* EXERCISE PROMPT:
Reproduce exactly the line that contains "ABA G4 B>A G>E |G>GG>F G2 B>A | F>GF>E G2 ||" and all lines that follow it in the records below, ending with the last one.

* Saved data entries:
= = =
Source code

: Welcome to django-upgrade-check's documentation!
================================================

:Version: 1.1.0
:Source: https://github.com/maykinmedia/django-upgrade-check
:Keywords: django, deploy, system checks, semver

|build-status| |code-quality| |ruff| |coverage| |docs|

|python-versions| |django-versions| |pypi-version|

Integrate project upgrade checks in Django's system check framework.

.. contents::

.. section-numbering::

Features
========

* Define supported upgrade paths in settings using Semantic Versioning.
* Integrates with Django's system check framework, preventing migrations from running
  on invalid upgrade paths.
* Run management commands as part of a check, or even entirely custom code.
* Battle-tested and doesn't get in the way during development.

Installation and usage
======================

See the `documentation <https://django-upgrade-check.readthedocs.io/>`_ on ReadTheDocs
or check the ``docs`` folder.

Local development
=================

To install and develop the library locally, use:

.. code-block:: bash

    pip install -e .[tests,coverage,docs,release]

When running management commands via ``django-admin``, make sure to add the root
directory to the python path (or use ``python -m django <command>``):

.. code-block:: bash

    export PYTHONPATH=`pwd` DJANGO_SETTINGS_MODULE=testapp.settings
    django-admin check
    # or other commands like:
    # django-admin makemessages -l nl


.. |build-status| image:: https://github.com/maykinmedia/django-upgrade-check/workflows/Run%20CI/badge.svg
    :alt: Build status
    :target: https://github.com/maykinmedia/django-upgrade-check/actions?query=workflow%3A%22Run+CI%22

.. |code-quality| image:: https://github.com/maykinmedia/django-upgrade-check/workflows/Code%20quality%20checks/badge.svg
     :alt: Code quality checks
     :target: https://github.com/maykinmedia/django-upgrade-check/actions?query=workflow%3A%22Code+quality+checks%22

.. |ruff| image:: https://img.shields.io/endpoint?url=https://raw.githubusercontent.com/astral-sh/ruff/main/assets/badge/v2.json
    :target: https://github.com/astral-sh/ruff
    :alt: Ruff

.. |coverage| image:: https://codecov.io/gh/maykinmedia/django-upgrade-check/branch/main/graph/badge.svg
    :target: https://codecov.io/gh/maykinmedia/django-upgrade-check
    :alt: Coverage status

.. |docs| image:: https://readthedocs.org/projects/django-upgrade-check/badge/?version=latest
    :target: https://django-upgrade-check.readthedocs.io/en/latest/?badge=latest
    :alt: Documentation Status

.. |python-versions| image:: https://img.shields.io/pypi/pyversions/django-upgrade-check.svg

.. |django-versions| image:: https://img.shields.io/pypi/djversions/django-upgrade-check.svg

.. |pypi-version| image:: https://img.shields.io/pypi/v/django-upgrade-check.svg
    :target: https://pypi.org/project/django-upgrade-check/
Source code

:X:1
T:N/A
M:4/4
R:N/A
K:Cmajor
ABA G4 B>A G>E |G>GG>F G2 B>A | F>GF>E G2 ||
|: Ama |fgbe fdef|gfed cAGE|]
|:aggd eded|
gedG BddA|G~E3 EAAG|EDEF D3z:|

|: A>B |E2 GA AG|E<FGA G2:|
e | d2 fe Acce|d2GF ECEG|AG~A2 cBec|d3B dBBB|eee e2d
= = =
* RESPONSE:
ABA G4 B>A G>E |G>GG>F G2 B>A | F>GF>E G2 ||
|: Ama |fgbe fdef|gfed cAGE|]
|:aggd eded|
gedG BddA|G~E3 EAAG|EDEF D3z:|

|: A>B |E2 GA AG|E<FGA G2:|
e | d2 fe Acce|d2GF ECEG|AG~A2 cBec|d3B dBBB|eee e2d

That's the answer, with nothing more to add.